ERDDAP / erddap

ERDDAP is a scientific data server that gives users a simple, consistent way to download subsets of gridded and tabular scientific datasets in common file formats and make graphs and maps. ERDDAP is a Free and Open Source (Apache and Apache-like) Java Servlet from NOAA NMFS SWFSC Environmental Research Division (ERD).
Creative Commons Zero v1.0 Universal
78 stars 57 forks source link

BagIt Download #64

Closed ThomasThelen closed 2 years ago

ThomasThelen commented 2 years ago

Hi,

I was browsing though the source code and ran across a BagIt download implementation. I'm not totally sure-but is there an extra write of the data to the filesystem? I saw this comment. If so, I solved this problem in DataONE's data server by creating SpeedBagIt which gets around duplicating data for serving datasets. If so, I'd be more than happy to optimize the BagIt routine here.

BobSimons commented 2 years ago

Thanks for the offer, but... My understanding is that your system requires that the files to be included in the BagIt file already exist. You thus make the BagIt file and serve it to the user on-the-fly. The situation in ERDDAP is different. The source files for the BagIt file don't already exist. Yes, you or I could make it so that the needed files are created and added to the BagIt file directly, but the time and disk space needed for ERDDAP's approach haven't been a problem. It seems like a significant project for minimal payoff, and which would add complexity to ERDDAP (never a good thing). And BagIt creation is a secondary, not-frequently-used feature of ERDDAP. So I don't think it is worth the time and effort.

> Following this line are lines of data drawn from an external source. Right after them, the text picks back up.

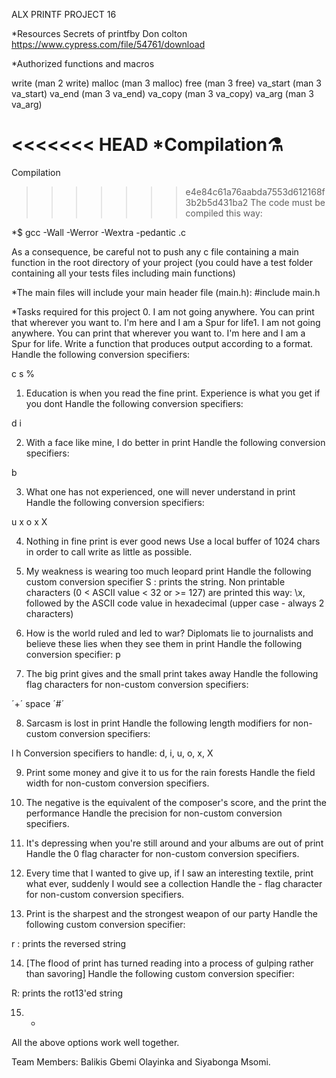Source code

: ALX PRINTF PROJECT 16

*Resources
Secrets of printfby Don colton https://www.cypress.com/file/54761/download

*Authorized functions and macros

write (man 2 write) malloc (man 3 malloc) free (man 3 free) va_start (man 3 va_start) va_end (man 3 va_end) va_copy (man 3 va_copy) va_arg (man 3 va_arg)

<<<<<<< HEAD
*Compilation⚗️
=======
Compilation
>>>>>>> e4e84c61a76aabda7553d612168f3b2b5d431ba2
The code must be compiled this way:

*$ gcc -Wall -Werror -Wextra -pedantic .c

As a consequence, be careful not to push any c file containing a main function in the root directory of your project (you could have a test folder containing all your tests files including main functions)

*The main files will include your main header file (main.h): #include main.h

*Tasks required for this project
0. I am not going anywhere. You can print that wherever you want to. I'm here and I am a Spur for life1. I am not going anywhere. You can print that wherever you want to. I'm here and I am a Spur for life.
Write a function that produces output according to a format. Handle the following conversion specifiers:

c
s
%

1. Education is when you read the fine print. Experience is what you get if you dont
Handle the following conversion specifiers:

d
i

2. With a face like mine, I do better in print
Handle the following conversion specifiers:

b

3. What one has not experienced, one will never understand in print
Handle the following conversion specifiers:

u
x
o
x
X

4. Nothing in fine print is ever good news
Use a local buffer of 1024 chars in order to call write as little as possible.

5. My weakness is wearing too much leopard print
Handle the following custom conversion specifier
S : prints the string.
Non printable characters (0 < ASCII value < 32 or >= 127) are printed this way: \x, followed by the ASCII code value in hexadecimal (upper case - always 2 characters)

6. How is the world ruled and led to war? Diplomats lie to journalists and believe these lies when they see them in print
Handle the following conversion specifier: p

7. The big print gives and the small print takes away
Handle the following flag characters for non-custom conversion specifiers:

´+´
space
´#´

8. Sarcasm is lost in print
Handle the following length modifiers for non-custom conversion specifiers:

l
h Conversion specifiers to handle: d, i, u, o, x, X

9. Print some money and give it to us for the rain forests
Handle the field width for non-custom conversion specifiers.

10. The negative is the equivalent of the composer's score, and the print the performance
Handle the precision for non-custom conversion specifiers.

11. It's depressing when you're still around and your albums are out of print
Handle the 0 flag character for non-custom conversion specifiers.

12. Every time that I wanted to give up, if I saw an interesting textile, print what ever, suddenly I would see a collection
Handle the - flag character for non-custom conversion specifiers.

13. Print is the sharpest and the strongest weapon of our party
Handle the following custom conversion specifier:

r : prints the reversed string

14. [The flood of print has turned reading into a process of gulping rather than savoring]
Handle the following custom conversion specifier:

R: prints the rot13'ed string

15. *
All the above options work well together.

Team Members:
Balikis Gbemi Olayinka and Siyabonga Msomi.
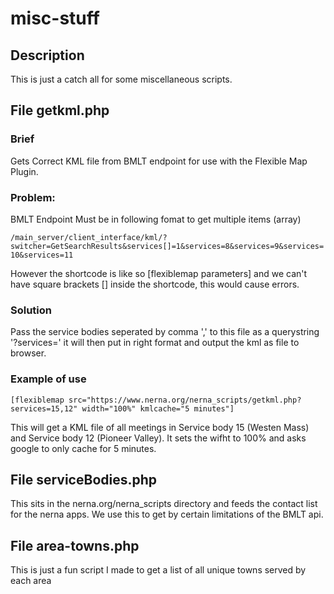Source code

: # misc-stuff

## Description

This is just a catch all for some miscellaneous scripts.

## File getkml.php
    
### Brief 
Gets Correct KML file from BMLT endpoint for use with the Flexible Map Plugin.
    
### Problem:

BMLT Endpoint Must be in following fomat to get multiple items (array)

`/main_server/client_interface/kml/?switcher=GetSearchResults&services[]=1&services=8&services=9&services=10&services=11`
    
However the shortcode is like so [flexiblemap parameters] and we can't have square brackets [] inside the shortcode, this would cause errors.

### Solution

Pass the service bodies seperated by comma ',' to this file as a querystring '?services=' it will then put in right format and output the kml as file to browser.

### Example of use

`[flexiblemap src="https://www.nerna.org/nerna_scripts/getkml.php?services=15,12" width="100%" kmlcache="5 minutes"]`

This will get a KML file of all meetings in Service body 15 (Westen Mass) and Service body 12 (Pioneer Valley). It sets the wifht to 100% and asks google to only cache for 5 minutes.

## File serviceBodies.php

This sits in the nerna.org/nerna_scripts directory and feeds the contact list for the nerna apps. We use this to get by certain limitations of the BMLT api.

## File area-towns.php

This is just a fun script I made to get a list of all unique towns served by each area
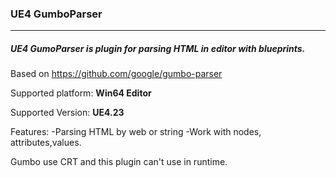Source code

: ### **UE4 GumboParser**

------------

##### UE4 GumoParser is plugin for parsing HTML in editor with blueprints.

Based on https://github.com/google/gumbo-parser

Supported platform: **Win64 Editor**

Supported Version: **UE4.23**

Features:
-Parsing HTML by web or string
-Work with nodes, attributes,values.

Gumbo use CRT and this plugin can't use in runtime.

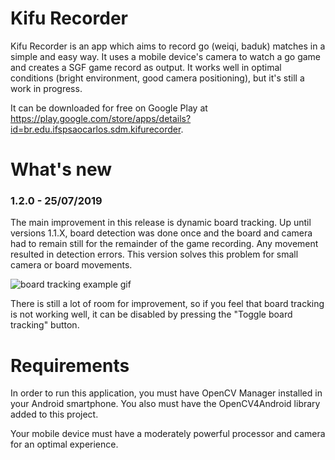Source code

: Kifu Recorder
=============

Kifu Recorder is an app which aims to record go (weiqi, baduk) matches
in a simple and easy way. It uses a mobile device's camera to watch a go
game and creates a SGF game record as output. It works well in optimal
conditions (bright environment, good camera positioning), but it's still
a work in progress.

It can be downloaded for free on Google Play at
https://play.google.com/store/apps/details?id=br.edu.ifspsaocarlos.sdm.kifurecorder.

What's new
==========

### 1.2.0 - 25/07/2019

The main improvement in this release is dynamic board tracking. Up until
versions 1.1.X, board detection was done once and the board and camera had to
remain still for the remainder of the game recording. Any movement resulted
in detection errors. This version solves this problem for small camera or board
movements.

![board tracking example gif](https://github.com/leonardost/kifu-recorder/blob/master/board_tracking.gif)

There is still a lot of room for improvement, so if you feel that board
tracking is not working well, it can be disabled by pressing the "Toggle board
tracking" button.

Requirements
============

In order to run this application, you must have OpenCV Manager installed
in your Android smartphone. You also must have the OpenCV4Android
library added to this project.

Your mobile device must have a moderately powerful processor and camera
for an optimal experience.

There are other things with higher priority on the To Do list. I welcome your assistance with these projects. Please see https://github.com/BobSimons/erddap/labels/enhancement

Best wishes.

ThomasThelen commented 2 years ago

your system requires that the files to be included in the BagIt file already exist That's correct- it operates on InputStreams to the bytes

Totally understand that the ERDAP architecture differs in that aspect-I'll be sure to browse around the other issues :)

Cheers,

Thomas